Francecraft invente la voiture Légo

Tous ceux qui ont construit des maquettes dans leur jeunesse vont connaître un moment de nostalgie. La start-up Francecraft propose de livrer ses véhicules en pièces détachées, en fonction des options choisies par les clients. L’ambition est simple : « faire de l’automobile autrement ». Voici un nouveau modèle économique qui en déroutera plus d’un.

Francecraft commercialise un véhicule « 100 % personnalisable, évolutif et multi-usage » en réduisant au maximum sa complexité (580 pièces contre en moyenne 10 000 pour une voiture traditionnelle). Cette voiture ne sera pas assemblée dans une usine ad hoc mais dans un réseau de garagistes et carrossiers indépendants, formés au montage de ces voitures, et qui retrouveront de ce fait du travail et de la valeur.

Ces voitures et utilitaires sont «personnalisables à l’extrême», faciles à assembler et tout aussi faciles à réparer et à faire évoluer (il sera possible de changer la carrosserie sur un même chassis pour passer du pick-up au monospace en fonction des besoins).
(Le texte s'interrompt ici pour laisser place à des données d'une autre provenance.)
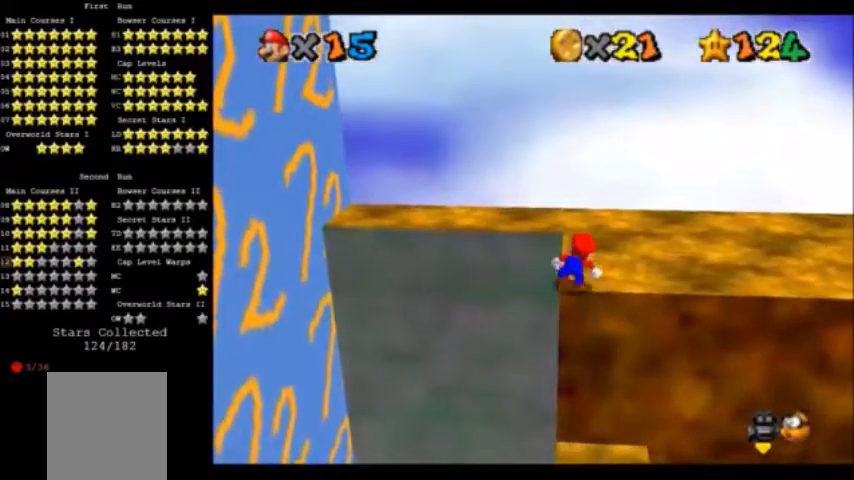
{"buttons": ["A"], "left_stick": "center", "events": [[100, "A", "down"], [200, "left_stick", "left"], [400, "left_stick", "center"]]}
Les voitures sont hybrides ou électriques, avec une autonomie de 100 à 200 km selon les modèles. La vitesse de pointe de ce petit véhicule léger d’appoint est limitée à 100 km/h. La gamme se limite pour l’instant aux Pixel X, Pixel Y et Pixel T. Le client choisit tout ce qui l’intéresse : autonomie, type de véhicule, équipements à intégrer  source d’énergie (hybride, électrique), espace intérieur.

Francecraft vise avant tout le marché des entreprises et des collectivités, mais compte bien d’adresser aux particuliers. L’entreprise espère pouvoir commercialiser auprès de revendeurs ses premiers «kits de vente» dès le premier semestre 2016. Ces kits comprendront un véhicule de démonstration, une formation et un support de vente, pour un prix de 20 000 euros. Le prix pour le client final devrait se situer autour de 10 000 euros.

Francecraft a dépassé l’étape du concept, 80 de ses voitures roulent déjà, notamment à Rambouillet, dans les Yvelines. Cette entreprise de Grigny dans l’Essonne a même représenté la France au dernier CES de Las Vegas.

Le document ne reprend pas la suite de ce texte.